Saturday, March 17

You Lost Me by David Kinnaman


Churches across America have noticed an alarming trend: young adults leaving the church. Where are they going? Why are they leaving? David Kinnaman, president of the Barna Group and co-author of the book UnChristian, seeks an answer. Kinnaman and the Barna Group performed a study of young adults to figure out what is causing this exodus.

Most of You Lost Me is an analysis of the results of this study. While suggestions and commentary are offered, the first focus of the book is find an answer. Kinnaman hopes the results in his book can provoke discussions and possible changes.

One of his key points early in the book is that our world tends to think in terms of mass production. Unfortunately, this mindset has seeped into the church. Kinnaman writes, “…disciples cannot be mass-produced. Disciples are handmade, one relationship at a time.” While You Lost Me looks at an entire generation, Kinnaman doesn’t lose sight of the fact that there is no one right answer. As he continually writes throughout the book, “Every story matters.”

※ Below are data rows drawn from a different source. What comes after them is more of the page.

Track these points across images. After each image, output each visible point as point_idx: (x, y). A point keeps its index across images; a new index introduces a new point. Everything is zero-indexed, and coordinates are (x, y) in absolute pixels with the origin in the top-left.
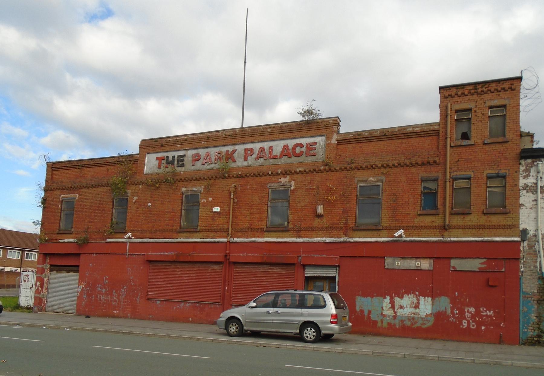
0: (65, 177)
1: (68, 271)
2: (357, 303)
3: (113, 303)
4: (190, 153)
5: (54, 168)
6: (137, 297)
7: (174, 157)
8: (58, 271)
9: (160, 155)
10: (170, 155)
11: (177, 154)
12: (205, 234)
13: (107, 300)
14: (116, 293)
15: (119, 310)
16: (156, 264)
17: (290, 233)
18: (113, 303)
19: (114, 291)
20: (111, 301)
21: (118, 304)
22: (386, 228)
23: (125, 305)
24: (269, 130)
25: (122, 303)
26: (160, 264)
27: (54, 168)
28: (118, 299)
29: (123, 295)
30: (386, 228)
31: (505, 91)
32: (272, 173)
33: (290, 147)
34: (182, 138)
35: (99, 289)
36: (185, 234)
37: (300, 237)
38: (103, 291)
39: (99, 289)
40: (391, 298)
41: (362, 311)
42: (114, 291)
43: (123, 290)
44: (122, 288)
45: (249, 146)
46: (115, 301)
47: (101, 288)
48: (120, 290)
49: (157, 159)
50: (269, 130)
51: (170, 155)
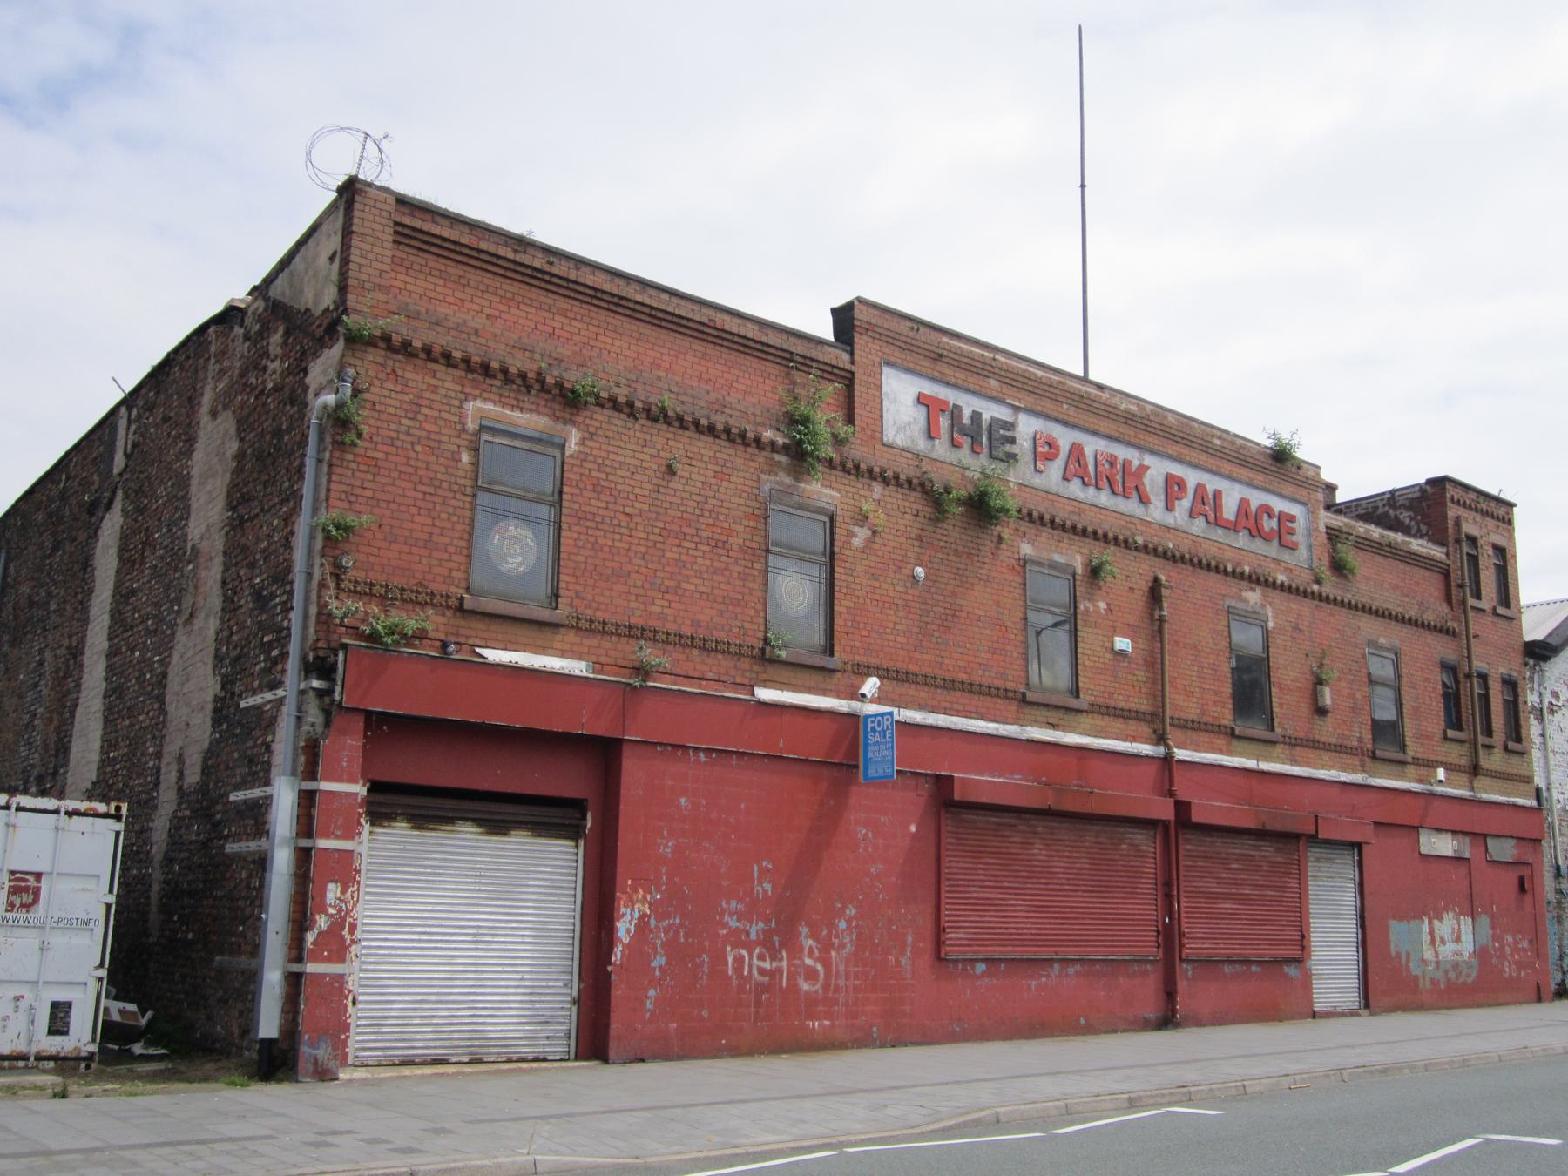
0: (393, 293)
1: (496, 826)
2: (1392, 938)
3: (805, 986)
4: (1027, 426)
5: (834, 311)
6: (903, 952)
7: (976, 416)
8: (421, 821)
9: (930, 388)
10: (969, 405)
11: (991, 412)
12: (1099, 721)
13: (774, 974)
14: (813, 935)
15: (829, 1016)
16: (969, 816)
17: (1279, 749)
18: (805, 986)
19: (804, 930)
20: (792, 977)
21: (826, 986)
22: (1417, 762)
23: (856, 989)
24: (1218, 442)
25: (842, 982)
26: (981, 819)
27: (834, 311)
28: (826, 963)
29: (843, 946)
30: (1417, 762)
31: (448, 365)
32: (1234, 571)
33: (1253, 508)
34: (1023, 366)
35: (734, 923)
36: (1045, 712)
37: (1294, 762)
38: (755, 929)
39: (734, 923)
40: (1430, 923)
41: (1398, 955)
42: (804, 930)
43: (843, 925)
44: (840, 914)
45: (1177, 470)
46: (811, 975)
47: (740, 916)
48: (831, 926)
49: (921, 400)
50: (1218, 442)
51: (969, 405)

There are some terms important to understand in Kinnaman’s book. The term Mosaic (first introduced in UnChristian) refers to Millennials, or those ages 18-29. Then, he breaks those who were ‘lost’ by the church into three groups for the purpose of the book. Nomads: those who do not engage in the church but still call themselves Christians. Prodigals, those who lose their faith. Exiles, those who still have their faith but they don’t know how to resolve tension between the church and culture.

After describing the three groups of ‘lost’ Mosaics in more detail, he spends a large part of the book looking at why they feel disconnected from the church.  Reasons include overprotectiveness, the perception that the church is anti-science, and that it is repressive and behind the times (Kinnaman specifically focuses on the church’s teachings about sexuality).

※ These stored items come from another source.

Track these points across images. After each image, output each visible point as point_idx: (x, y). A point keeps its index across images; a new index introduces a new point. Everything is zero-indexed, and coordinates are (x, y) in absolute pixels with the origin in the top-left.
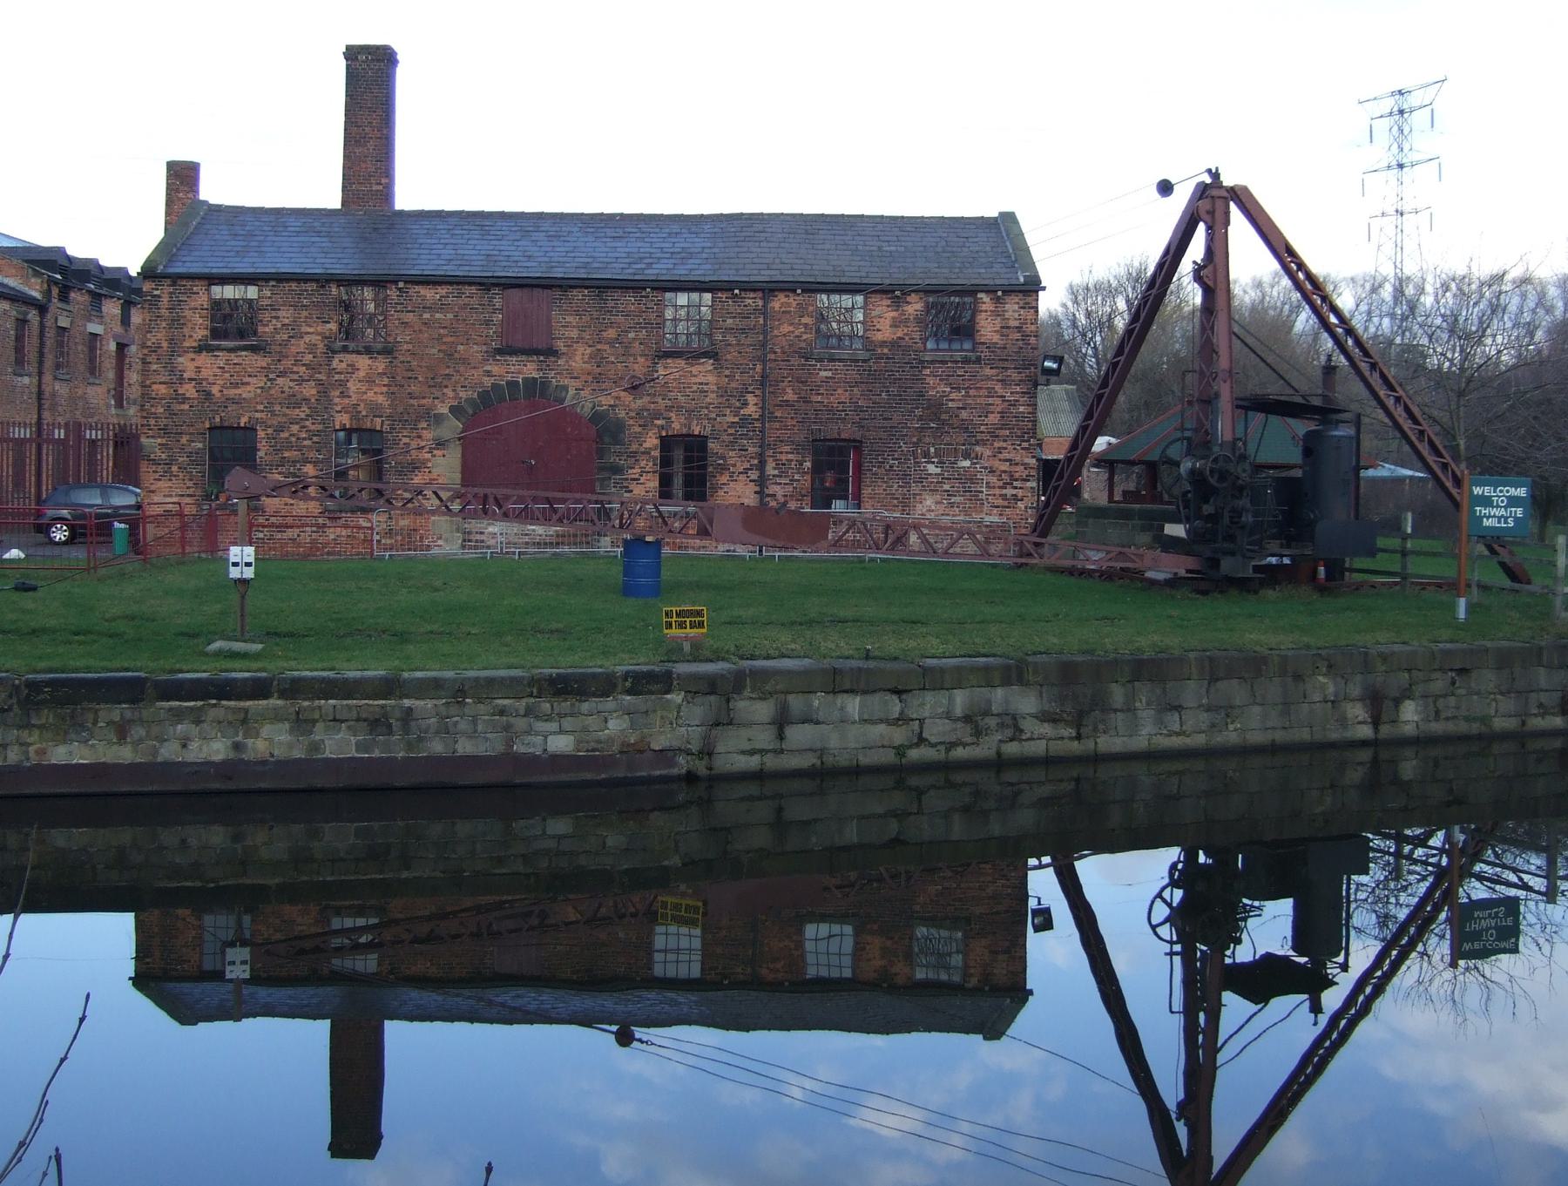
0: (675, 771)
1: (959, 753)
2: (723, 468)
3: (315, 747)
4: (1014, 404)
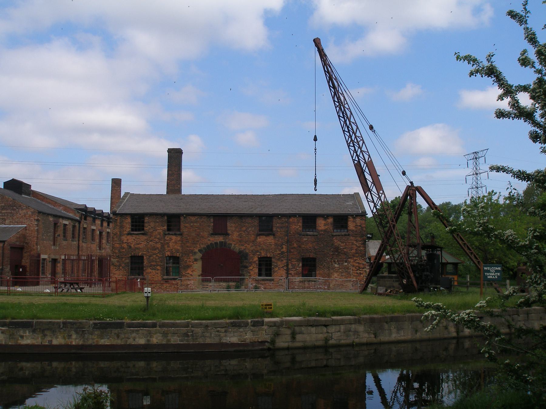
0: (265, 347)
1: (343, 342)
2: (276, 266)
3: (169, 340)
4: (360, 247)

Throughout, Kinnaman offers his commentary, noting where the church can better help Mosaics, but also pointing out things that worry him about Mosaics. In the chapter on exclusivity he writes, “Many young people are redefining their ethical decisions by what seems fair, rather than by an outside standard of right and wrong. How can the church, which flies the flag of God’s unchanging moral standards, deal with such a shift?”

The end of the book features fifty ideas on how to interact with Mosaics, gathered from a variety of people.

Being in the age group discussed, I found it easy to understand, and even relate at times, to what Kinnaman was writing. He is honest and obviously has a passion for understanding and helping those of my generation. He isn’t afraid to criticize that what needs criticizing, whether it’s the church or the generation. Data, primarily presented in tables, is easy to understand and is well deconstructed.

Some elements of Kinnaman’s research do seem a little odd and out of place though. On page 48 writes about alienation and feelings of disconnect. He mentions things such as a rise in freelancing among Mosaics, the rise of social media, and hesitant approaches to marriage. However, he also includes, “The average young adult has worked for his or her current employer for 3 years, compared to 10 years among older adults.” He offers this sentence with no breakdown or analysis. My reaction is, “Duh.” A 21 year old generally isn’t old enough to work for the same employer for more than a few years. If in fifteen or twenty years this trend persists in my generation, it may be more important to look at, but as is this piece of information doesn’t feel supported. When “older adults” were 18-29 how many years had they worked for one employer? My guess would be the number would be less than ten, likely closer to 3-5. There were a few similar pieces of data like this throughout the book which caused me to pause. However, these were rare.

You Lost Me is a strong look into the lives of Mosaics, especially those removed from the church and can be a strong resource for churches. Youth pastors, or any other church staff members who regularly engage with youth would particularly find this book useful. Parents may also benefit from reading this book.